Transform
As outlined, investigraph tries to automate everything around this stage. That's because transforming any arbitrary source data into ftm entities is very dependent on the actual dataset.
Still, for simple use cases, you don't need to write any python code here at all. Just define a mapping. For more complex scenarios, write your own transform function.
Mapping
Simply plug in a standardized ftm mapping (as described here) into your pipeline configuration under the root key transform.queries:
transform:
queries:
- entities:
org:
schema: Organization
keys:
- Id
properties:
name:
column: Name
# ...
As it follows the mapping specification from Follow The Money, any existing mapping can be copied over here and a mapping can easily (and independent of investigraph) tested with the ftm command line:
ftm map-csv ./<dataset>/config.yml -i ./data.csv
Please refer to the aleph documentation for more details about mappings.
Bring your own code
For more complex transforming operations, just write your own code. As described, one of the main values of investigraph is that you only have to write this one python file for a dataset, everything else is handled automatically.
Convention
In the <stage>.handler key, you can either refer to a python function via it's module path, or to a file path to a python script containing the function. In that case, by convention the python files should be named after their stages (seed.py, extract.py, transform.py, load.py, export.py) and live in the same directory as the datasets config.yml. The main entrypoint function should be called handle().

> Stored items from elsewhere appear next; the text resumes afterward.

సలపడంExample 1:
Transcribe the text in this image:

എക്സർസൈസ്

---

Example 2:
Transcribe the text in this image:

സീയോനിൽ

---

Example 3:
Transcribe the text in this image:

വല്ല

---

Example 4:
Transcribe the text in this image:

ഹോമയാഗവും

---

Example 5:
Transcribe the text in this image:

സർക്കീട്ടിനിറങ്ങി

Refer a function from a module
The module must be within the current PYTHONPATH at runtime.
Refer a function from a local python script file
The entrypoint function for the transform stage has the following signature:
def handle(ctx: investigraph.model.SourceContext, data: dict[str, typing.Any], ix: int) -> typing.Generator[nomenklatura.entity.CE, None, None]:
# transform `data` into one or more entities ...
yield proxy
Ok. Let's break this down.
ctx contains the actual flow run context with some helpful information like:
ctx.datasetthe current dataset namectx.sourcethe current source from which the current data record comes from
data is the current extracted record.
ix is an integer of the index of the current record.

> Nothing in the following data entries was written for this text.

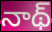
నాథ్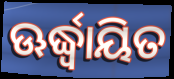
ଊର୍ଦ୍ଧ୍ୱାୟିତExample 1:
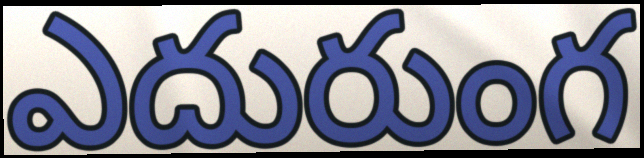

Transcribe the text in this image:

ఎదురుంగ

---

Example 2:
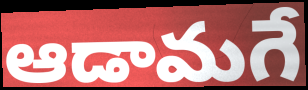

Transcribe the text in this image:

ఆడామగే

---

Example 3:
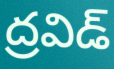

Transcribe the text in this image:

ద్రవిడ్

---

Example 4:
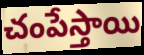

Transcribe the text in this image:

చంపేస్తాయి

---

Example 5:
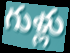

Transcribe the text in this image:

గుళ్లుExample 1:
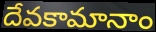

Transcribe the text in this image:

దేవకామానాం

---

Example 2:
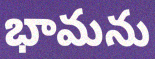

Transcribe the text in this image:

భామను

An actual transform.py for the gdho dataset could look like this:
from ftmq.types import CEGenerator
from investigraph.types import Record
from investigraph.model import SourceContext
def parse(ctx: SourceContext, record: Record, ix: int):
proxy = ctx.make_entity("Organization", record.pop("Id")) # schema, id
proxy.add("name", record.pop("Name"))
# add more property data ...
yield proxy
The util function make_entity creates an entity, which is implemented in nomenklatura.entity.CompositeEntity, with the schema "Organization".
Then, following the ftm python api, properties can be added via proxy.add(<prop>, <value>)
Transformation depending on source
The SourceContext object contains information about the current extracted Source, so transformation logic can depend on that:
def parse(ctx: SourceContext, record: Record, ix: int):
if ctx.source.name == "persons":
yield from handle_person_record(ctx, record)
else:
yield from handle_org_record(ctx, record)
Reference
map_ftm(ctx, record, ix)
The default handler for the transform stage. It takes a Mapping and executes it on each incoming record.
Parameters:
| Name | Type | Description | Default |
|---|---|---|---|
ctx
|
SourceContext
|
instance of the current |
required |
record
|
Record
|
The record to transform, it is an arbitrary |
required |
ix
|
int
|
The 1-based index of this record (e.g. line number of the extracted source) |
required |
Yields:
| Type | Description |
|---|---|
StatementEntities
|
Generator of |
Source code in investigraph/logic/transform.py
Inspecting transform stage
To iteratively test your configuration, you can use investigraph transform to see what output the transform stage is producing from incoming records.
We make use of bash piping here to feed in the first 10 records of the previous extract stage:
investigraph extract -c path/to/config.yml -l 10 | investigraph transform -c path/to/config.yml
This will output the first few mappend entities.